What: Shares of natural gas engine technology expert Westport Innovations (NASDAQ:WPRT) are down 10% as of 3 p.m. EST on Monday. The company's stock has been on a steady decline since after Thanksgiving, and shares on track to finish the day at an all-time low, below $2. 

So what: It's all about oil prices, folks. Okay -- that's probably not all it is. After all, it's not uncommon for both individual investors and large funds to sell off stocks at the year's end in order to capture some tax losses. Many funds will also sell off stocks which have lost money simply to "clean up" their books in order to show only winning investments. 

At any rate, combine the timing -- year-end and more selling activity -- with the generally awful state of the oil market, and together they're really hammering Westport's stock price. 

Short lesson on Westport's business: The company's technology makes natural gas a viable alternative to diesel and gasoline. But those engines cost more money, so fleet operators need to see a net cost benefit, meaning natural gas selling for less than diesel or gasoline in order to get a payback on switching to natural gas vehicles. 

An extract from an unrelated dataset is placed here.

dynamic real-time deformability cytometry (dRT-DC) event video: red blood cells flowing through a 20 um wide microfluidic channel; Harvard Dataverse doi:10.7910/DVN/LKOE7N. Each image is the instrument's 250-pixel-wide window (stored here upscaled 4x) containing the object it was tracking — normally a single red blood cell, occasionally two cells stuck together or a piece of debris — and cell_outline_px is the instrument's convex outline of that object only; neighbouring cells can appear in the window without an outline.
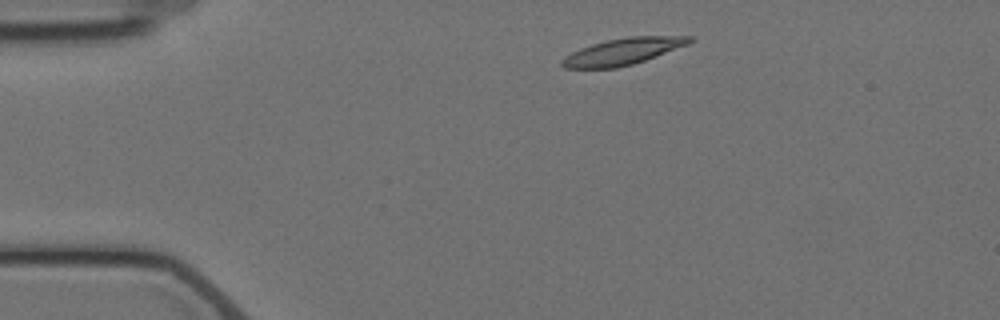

So when oil prices fall to current levels, it puts a lot of pressure on the cost advantage of natural has, which means less fleet demand in replacing diesel or gasoline-powered vehicles with their natural gas-fueled versions. And since Westport spends a lot more cash than its operations generate, when oil prices fall sharply -- as they did on Dec. 7 -- Mr. Market sells off Westport in a hurry. 

Now what: A single-day decline in oil prices really isn't bad for or material to Westport's business, any more than a single-day increase is good for it. But when there's a prolonged low price environment, which we are certainly experiencing, you can bet that major fleet operators are less likely to make the switch. Many of these businesses, such as trucking, have very thin profit margins already. And with gas and diesel prices well down over the past year, those businesses are saving enough money that they don't have to seriously consider natural gas -- at least at this point. 

At least that's the theory. Some fleets have made a commitment to natural gas based on the environmental benefits. Others have made the switch because they still get enough cost benefit from it. 

The question though, is will enough big fleet buyers -- as well as retail buyers in Europe and parts of Asia -- make the switch in the current environment for Westport to make it to profitability? 

The answer to that is where the risk lies with Westport. It was the same before this price drop. It'll remain the same if the price goes back up tomorrow. Keep that in mind before you buy or sell.